Не удалось мне прочувствовать торжественность происходящего и на следующий день, несмотря на флаги, бесконечные шествия, вдохновенные речи, произносимые перед зданием Совета министров на площади Лайкьярторг, несмотря на духовые оркестры, эстраду, мужской хор в Концертном саду. Конечно, весь этот праздничный шум, развевающиеся флаги, речи, трубы и литавры захватили меня; но если каждое исландское сердце и вправду горит сейчас патриотизмом и священной радостью, а грудь полнится восторгом, как сказал один из вождей, то я, наверно, был не таким, как другие. Красивые речи произвели на меня куда меньшее впечатление, чем лицо чиновника с большими ушами, которое было гораздо более загадочным перед зданием Совета министров, чем когда он под дождем вытирал веки у Скалы Закона. Может быть, он улыбался про себя? Может быть, посмеивался? Весь его вид — что в цилиндре, что без него — оставался для меня загадкой и преследовал меня во сне и наяву.

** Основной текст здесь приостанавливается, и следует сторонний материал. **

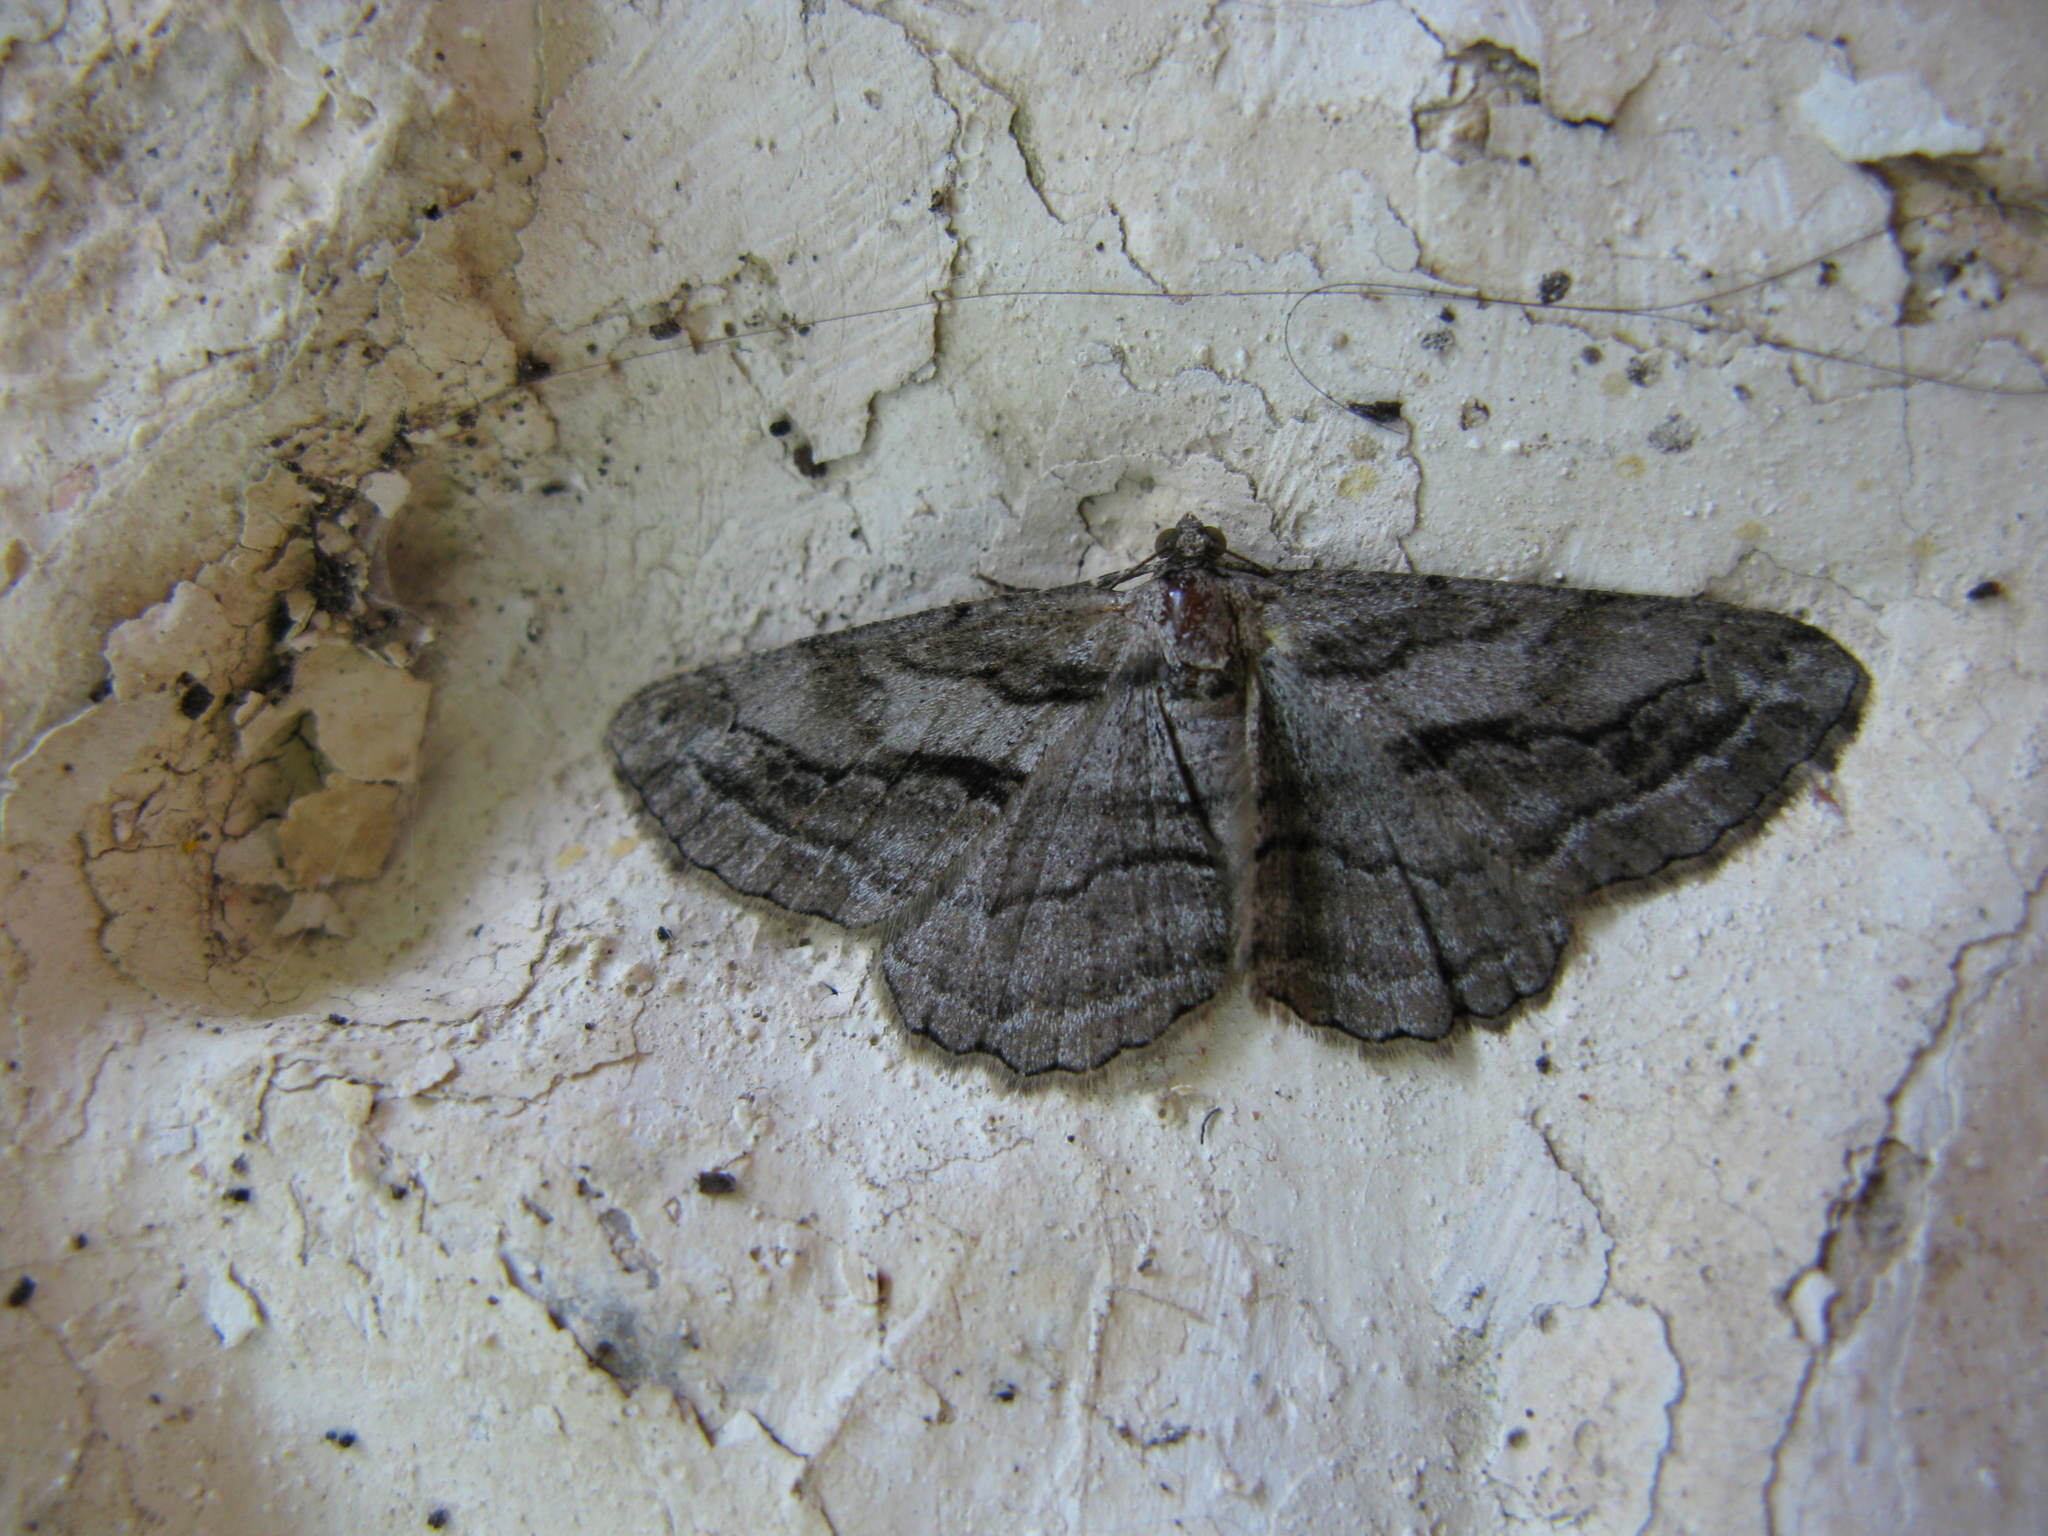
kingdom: Animalia
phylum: Arthropoda
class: Insecta
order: Lepidoptera
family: Geometridae
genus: Peribatodes
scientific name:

Разумеется, я пришел в восхищение от выставки, устроенной по инициативе Комиссии по национальным праздникам в Доме художников, и не мог не написать об этом небольшой заметки, какой бы детской она ни показалась (см. «Светоч» за 1944 г., с. 25). Но все равно чего-то постоянно не хватало. Даже историческая выставка в Гимназии не сумела пробудить в моей душе тех торжественных чувств, которых я жаждал. Если не ошибаюсь, я ходил на эту выставку три раза. До сих пор помню, как в пятом зале — он назывался «Унижение» — я невольно сжимал кулаки и стискивал зубы, и не стыжусь признаться, что едва удерживался от слез, стоя перед картиной «Люди, „Фьольнира“» в шестом зале, который назывался «Рассвет». Но торжество по поводу основания республики 17 июня я почувствовал лишь позднее, в середине июля 1944 года, когда ушел в отпуск.